Segment Start: DATA TO PROCESS

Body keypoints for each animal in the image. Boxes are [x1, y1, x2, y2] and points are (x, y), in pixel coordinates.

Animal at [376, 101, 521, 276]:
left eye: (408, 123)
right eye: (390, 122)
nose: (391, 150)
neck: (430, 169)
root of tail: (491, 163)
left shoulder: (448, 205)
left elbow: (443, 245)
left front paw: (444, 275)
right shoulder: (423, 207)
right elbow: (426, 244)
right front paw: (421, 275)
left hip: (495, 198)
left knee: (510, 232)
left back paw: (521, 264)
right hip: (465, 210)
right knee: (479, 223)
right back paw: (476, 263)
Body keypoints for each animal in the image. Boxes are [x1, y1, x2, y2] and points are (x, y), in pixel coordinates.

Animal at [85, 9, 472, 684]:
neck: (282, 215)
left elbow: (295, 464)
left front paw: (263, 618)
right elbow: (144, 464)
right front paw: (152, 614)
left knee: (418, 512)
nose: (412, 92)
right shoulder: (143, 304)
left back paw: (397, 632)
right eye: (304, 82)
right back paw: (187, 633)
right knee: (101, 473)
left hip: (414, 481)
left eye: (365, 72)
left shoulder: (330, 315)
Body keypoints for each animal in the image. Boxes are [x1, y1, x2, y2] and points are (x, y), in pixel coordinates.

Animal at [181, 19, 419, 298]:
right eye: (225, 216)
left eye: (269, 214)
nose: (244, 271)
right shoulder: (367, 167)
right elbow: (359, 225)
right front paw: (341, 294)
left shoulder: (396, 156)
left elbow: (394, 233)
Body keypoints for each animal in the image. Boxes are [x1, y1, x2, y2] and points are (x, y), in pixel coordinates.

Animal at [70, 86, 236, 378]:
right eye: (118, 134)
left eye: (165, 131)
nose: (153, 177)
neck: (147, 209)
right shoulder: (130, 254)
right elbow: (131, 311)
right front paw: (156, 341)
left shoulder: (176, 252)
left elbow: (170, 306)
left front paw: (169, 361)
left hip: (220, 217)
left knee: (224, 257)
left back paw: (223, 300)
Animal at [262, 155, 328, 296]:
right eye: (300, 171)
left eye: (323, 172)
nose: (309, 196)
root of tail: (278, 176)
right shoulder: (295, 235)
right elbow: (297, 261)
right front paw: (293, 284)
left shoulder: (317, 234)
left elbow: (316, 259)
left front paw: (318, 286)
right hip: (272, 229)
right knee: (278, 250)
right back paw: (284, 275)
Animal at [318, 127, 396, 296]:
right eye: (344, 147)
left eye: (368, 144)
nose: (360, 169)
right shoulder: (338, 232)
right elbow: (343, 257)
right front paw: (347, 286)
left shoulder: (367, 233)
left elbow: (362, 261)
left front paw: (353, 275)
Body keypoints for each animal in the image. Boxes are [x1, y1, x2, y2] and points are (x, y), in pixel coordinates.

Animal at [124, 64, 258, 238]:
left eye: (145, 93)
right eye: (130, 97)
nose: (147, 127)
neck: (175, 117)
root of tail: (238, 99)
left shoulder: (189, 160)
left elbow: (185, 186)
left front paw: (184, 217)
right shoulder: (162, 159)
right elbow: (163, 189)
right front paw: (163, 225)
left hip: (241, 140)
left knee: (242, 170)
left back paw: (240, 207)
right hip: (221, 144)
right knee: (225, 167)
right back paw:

Segment End: DATA TO PROCESS

WHAT TO WORK ON = Each line above where the word "root" occurs should be returned in full.

SOLVED EXERCISE =
root of tail: (491, 163)
root of tail: (278, 176)
root of tail: (238, 99)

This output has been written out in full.